— Document passage —
· · · · · · ·
Why I’m so steamed – and you should be, too
She told me that not only was it more of a hassle for women like me who have private health insurance, but that women on Medicaid with dense breast tissue have always had a difficult time getting appropriate screenings. Even before the changes, women with dense breast tissue on Medicaid are forced to get the mammogram on one day, then wait for a separate ultrasound appointment. For me with private health insurance, I got both screenings together.
The office manager told me there was absolutely no medical reason for the women on Medicaid to be forced to do their screenings that way. Seems like a way to make life even more difficult for low-income people to access care.
Then I went to a supervisor, who told me DHAI stopped billing insurance for breast ultrasounds because the diagnostic/screening was considered experimental and still being researched.
Wow. That really steamed me! Who is deciding this?
· · · · · · ·
— Provided material —
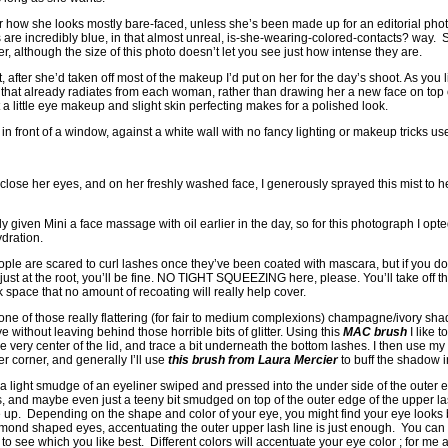
efer how she looks mostly bare-faced, unless she’s been made up for an editorial phot
are incredibly blue, in that almost unreal, is-she-wearing-colored-contacts? way. 
ver, although the size of this photo doesn’t let you see just how intense they are.
 after she’d taken off most of the makeup I’d put on her for the day’s shoot. As you 
y that already radiates from each woman, rather than drawing her a new face on top 
t a little eye makeup and slight skin perfecting makes for a polished look.
in front of a window, against a white wall with no fancy lighting or makeup tricks us
i close her eyes, and on her freshly washed face, I generously sprayed this mist to h
ady given Mini a face massage with oil earlier in the day, so for this photograph I opt
ydration.
e are scared to curl lashes once they’ve been coated with mascara, but if you do i
t just at the root, you’ll be fine. NO TIGHT SQUEEZING here, please. You’ll take off
space that no amount of recoating will really help cover.
 one of those really flattering (for fair to medium complexions) champagne/ivory sha
ye without leaving behind those horrible bits of glitter. Using this
MAC brush
I like t
 very center of the lid, and trace a bit underneath the bottom lashes. I then use my c
er corner, and generally I’ll use
this brush from Laura Mercier
to buff the shadow in
a light smudge of an eyeliner swiped and pressed into the under side of the outer e
 and maybe even just a teeny bit smudged on top of the outer edge of the upper las
up. Depending on the shape and color of your eye, you might find your eye looks b
almond shaped eyes, accentuating the outer upper lash line is just enough. You can t
to see which you like best. Different colors will accentuate your eye color ; for me a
· · · · · · ·
— Activities —
**A)** From the breast-screening passage, list every sentence that mentions Medicaid.
**B)** Rewrite the breast-screening passage from "The office manager" to "still being researched.", changing "experimental" to "unproven".

— Responses to the exercise —
**A)**
- She told me that not only was it more of a hassle for women like me who have private health insurance, but that women on Medicaid with dense breast tissue have always had a difficult time getting appropriate screenings.
- Even before the changes, women with dense breast tissue on Medicaid are forced to get the mammogram on one day, then wait for a separate ultrasound appointment.
- The office manager told me there was absolutely no medical reason for the women on Medicaid to be forced to do their screenings that way.

**B)**
The office manager told me there was absolutely no medical reason for the women on Medicaid to be forced to do their screenings that way. Seems like a way to make life even more difficult for low-income people to access care.
Then I went to a supervisor, who told me DHAI stopped billing insurance for breast ultrasounds because the diagnostic/screening was considered unproven and still being researched.